— SELECTED PASSAGE —
****************************************

Smart glasses with built-in cameras are now among the fastest-growing categories of consumer electronics worldwide, and European regulators are beginning to ask whether they can be used at all under existing privacy law. Meta alone sold more than 7 million pairs of its smart glasses worldwide in 2025, and Samsung, Google, and Apple are all preparing competing devices.
The problem regulators keep returning to is consent. A smartphone camera is visible and held up deliberately. A camera built into a pair of glasses is neither. Anyone standing near someone wearing smart glasses can be recorded, photographed, or potentially identified, with no realistic way to know it is happening or to object.
This guide covers why Europe’s data protection authorities and lawmakers have moved smart glasses to the top of their 2026 privacy agenda, what the GDPR already requires when a camera is worn rather than held, and what organisations that use or supply this technology should do now.

****************************************

— SOURCE EXCERPT —
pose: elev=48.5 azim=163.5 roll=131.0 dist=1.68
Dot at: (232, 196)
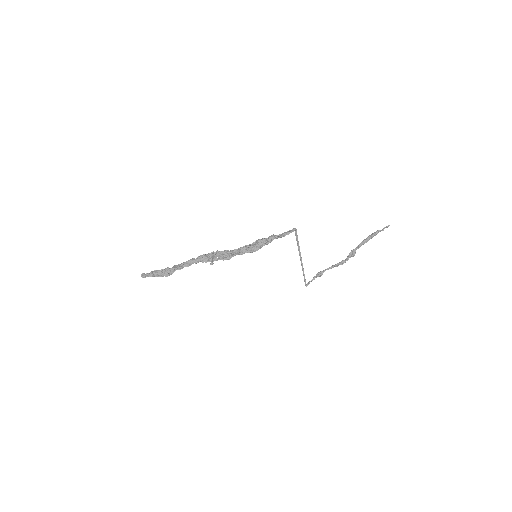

****************************************

— THE TASK —
Reproduce verbatim the portion of the passage on smart glasses and privacy starting at "The problem regulators" and ending at "or to object.". The data has no connection to the passage on smart glasses and privacy.

— PROBLEM SOLUTION —
The problem regulators keep returning to is consent. A smartphone camera is visible and held up deliberately. A camera built into a pair of glasses is neither. Anyone standing near someone wearing smart glasses can be recorded, photographed, or potentially identified, with no realistic way to know it is happening or to object.